Decline in China's foreign exchange reserves in August warns of capital outflow risks, the People's Bank of China (PBOC) is expected to keep RMB exchange rate stable to avoid systematic risks of capital outflow, according to Anbound Consulting, a domestic think tank for public policy.
On Aug. 11, the central bank decided to let the market have a greater say in forming the yuan's central parity rate against the U.S. dollar, leading to a depreciation of more than 4 percent last month. PBOC sell US treasury bonds to buy RMB in the foreign exchange market so as to stabilize RMB exchange rate.
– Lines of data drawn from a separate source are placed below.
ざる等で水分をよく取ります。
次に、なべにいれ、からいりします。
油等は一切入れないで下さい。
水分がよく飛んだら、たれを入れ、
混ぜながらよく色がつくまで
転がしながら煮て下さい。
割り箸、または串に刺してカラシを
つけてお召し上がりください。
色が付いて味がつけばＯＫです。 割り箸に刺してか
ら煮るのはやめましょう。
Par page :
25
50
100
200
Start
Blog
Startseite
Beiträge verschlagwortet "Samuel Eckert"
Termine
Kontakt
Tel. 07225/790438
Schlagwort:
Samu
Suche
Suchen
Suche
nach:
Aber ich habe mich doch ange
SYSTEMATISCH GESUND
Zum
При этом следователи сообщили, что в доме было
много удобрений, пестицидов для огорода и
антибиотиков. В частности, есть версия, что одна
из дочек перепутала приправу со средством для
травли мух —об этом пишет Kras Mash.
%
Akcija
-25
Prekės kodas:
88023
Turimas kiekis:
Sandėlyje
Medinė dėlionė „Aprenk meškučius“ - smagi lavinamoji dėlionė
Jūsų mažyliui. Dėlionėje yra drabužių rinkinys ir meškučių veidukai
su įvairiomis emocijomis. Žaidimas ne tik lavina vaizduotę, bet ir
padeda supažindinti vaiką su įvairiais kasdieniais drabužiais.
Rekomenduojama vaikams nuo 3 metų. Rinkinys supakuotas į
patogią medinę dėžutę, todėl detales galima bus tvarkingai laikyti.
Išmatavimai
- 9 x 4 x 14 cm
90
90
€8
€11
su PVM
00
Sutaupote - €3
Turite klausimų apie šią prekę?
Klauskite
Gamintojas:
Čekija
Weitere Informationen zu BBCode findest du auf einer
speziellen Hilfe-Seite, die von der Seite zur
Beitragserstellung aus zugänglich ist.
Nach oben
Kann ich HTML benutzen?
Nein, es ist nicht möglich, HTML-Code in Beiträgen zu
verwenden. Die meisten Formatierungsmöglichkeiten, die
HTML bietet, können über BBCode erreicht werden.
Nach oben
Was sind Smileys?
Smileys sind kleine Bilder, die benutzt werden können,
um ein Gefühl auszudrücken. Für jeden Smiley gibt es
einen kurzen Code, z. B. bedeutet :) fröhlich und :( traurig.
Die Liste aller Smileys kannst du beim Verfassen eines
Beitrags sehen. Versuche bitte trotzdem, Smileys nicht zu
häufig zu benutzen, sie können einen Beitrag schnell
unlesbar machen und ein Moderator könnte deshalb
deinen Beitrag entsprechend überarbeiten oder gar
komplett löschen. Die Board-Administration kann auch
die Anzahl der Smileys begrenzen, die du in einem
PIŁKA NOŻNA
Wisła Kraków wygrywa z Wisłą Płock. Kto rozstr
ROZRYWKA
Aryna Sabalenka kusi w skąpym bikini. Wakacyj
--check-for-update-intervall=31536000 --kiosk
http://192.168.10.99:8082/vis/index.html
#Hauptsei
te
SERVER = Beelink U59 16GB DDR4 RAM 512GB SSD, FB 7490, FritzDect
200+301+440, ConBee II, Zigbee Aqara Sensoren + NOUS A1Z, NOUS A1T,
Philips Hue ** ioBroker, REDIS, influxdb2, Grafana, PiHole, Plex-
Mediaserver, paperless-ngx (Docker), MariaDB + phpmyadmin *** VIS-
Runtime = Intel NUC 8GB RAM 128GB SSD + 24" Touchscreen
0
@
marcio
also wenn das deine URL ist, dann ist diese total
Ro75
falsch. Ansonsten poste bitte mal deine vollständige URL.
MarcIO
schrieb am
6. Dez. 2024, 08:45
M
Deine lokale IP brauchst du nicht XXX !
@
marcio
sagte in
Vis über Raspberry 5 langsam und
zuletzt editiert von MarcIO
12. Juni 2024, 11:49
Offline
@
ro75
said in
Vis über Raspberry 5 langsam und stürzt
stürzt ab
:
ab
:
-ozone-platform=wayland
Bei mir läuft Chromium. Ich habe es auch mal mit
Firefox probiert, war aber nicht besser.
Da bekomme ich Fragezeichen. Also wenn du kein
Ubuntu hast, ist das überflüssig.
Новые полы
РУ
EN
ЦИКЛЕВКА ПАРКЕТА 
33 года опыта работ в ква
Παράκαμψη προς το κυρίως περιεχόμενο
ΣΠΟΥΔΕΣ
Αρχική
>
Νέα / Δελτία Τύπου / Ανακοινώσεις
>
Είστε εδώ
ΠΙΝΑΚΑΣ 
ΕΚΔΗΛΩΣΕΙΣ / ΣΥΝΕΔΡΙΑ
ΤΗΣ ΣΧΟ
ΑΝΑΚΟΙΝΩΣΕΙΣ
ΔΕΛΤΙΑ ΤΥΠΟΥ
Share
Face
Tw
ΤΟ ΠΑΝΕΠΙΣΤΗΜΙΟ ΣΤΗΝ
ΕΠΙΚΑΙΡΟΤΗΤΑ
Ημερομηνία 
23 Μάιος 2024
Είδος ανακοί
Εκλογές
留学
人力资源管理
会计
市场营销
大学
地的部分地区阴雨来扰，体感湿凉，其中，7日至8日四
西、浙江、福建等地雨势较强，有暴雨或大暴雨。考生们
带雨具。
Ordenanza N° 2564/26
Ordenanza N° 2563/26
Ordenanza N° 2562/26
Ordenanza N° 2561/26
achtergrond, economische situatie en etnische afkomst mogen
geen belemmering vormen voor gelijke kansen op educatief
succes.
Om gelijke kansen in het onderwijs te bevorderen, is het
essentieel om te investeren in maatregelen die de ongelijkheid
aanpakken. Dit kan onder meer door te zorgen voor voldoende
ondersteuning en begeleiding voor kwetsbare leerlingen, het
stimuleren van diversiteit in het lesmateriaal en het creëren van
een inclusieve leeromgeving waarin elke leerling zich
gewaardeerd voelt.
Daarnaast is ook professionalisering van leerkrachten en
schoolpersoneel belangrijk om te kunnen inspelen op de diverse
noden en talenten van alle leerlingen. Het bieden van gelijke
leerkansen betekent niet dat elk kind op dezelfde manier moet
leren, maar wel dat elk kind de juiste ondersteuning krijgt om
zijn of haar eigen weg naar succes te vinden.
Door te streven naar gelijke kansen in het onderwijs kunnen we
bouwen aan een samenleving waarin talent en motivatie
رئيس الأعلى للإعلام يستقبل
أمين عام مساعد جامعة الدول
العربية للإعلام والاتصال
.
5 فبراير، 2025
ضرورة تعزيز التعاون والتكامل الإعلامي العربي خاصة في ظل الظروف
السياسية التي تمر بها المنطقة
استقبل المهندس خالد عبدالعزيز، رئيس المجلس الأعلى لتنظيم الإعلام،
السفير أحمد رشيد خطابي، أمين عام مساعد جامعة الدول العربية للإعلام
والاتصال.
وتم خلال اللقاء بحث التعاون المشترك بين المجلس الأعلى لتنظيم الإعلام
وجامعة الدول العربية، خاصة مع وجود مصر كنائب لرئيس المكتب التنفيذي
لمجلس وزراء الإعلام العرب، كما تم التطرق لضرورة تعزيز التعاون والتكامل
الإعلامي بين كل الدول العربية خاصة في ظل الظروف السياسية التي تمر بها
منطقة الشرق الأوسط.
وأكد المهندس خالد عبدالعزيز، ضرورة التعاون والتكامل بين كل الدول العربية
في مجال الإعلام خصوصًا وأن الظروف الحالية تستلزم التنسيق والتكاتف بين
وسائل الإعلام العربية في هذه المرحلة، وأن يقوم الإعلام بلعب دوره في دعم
In the past two weeks PBOC might sell 106 billion US dollars, a report released by Societe Generale Bank said. Anbound Consulting said that decline in China's forex reserves warned of capital outflow risks caused by RMB depreciation and worries about the slide of China's economy.
As the plunge of A-share market dragged down capital return, hot money may flow out of China for higher gains. Meanwhile as for real economy, with pessimistic data of PMI and foreign trade exacerbating concerns over China's economy, capital is likely to shift to better investment destinations.
Anbound Consulting is not sure that whether capital outflow has become a trend, but systematic risks of capital outflow may occur when the RMB exchange rate falls to blow 6.5 against US dollar.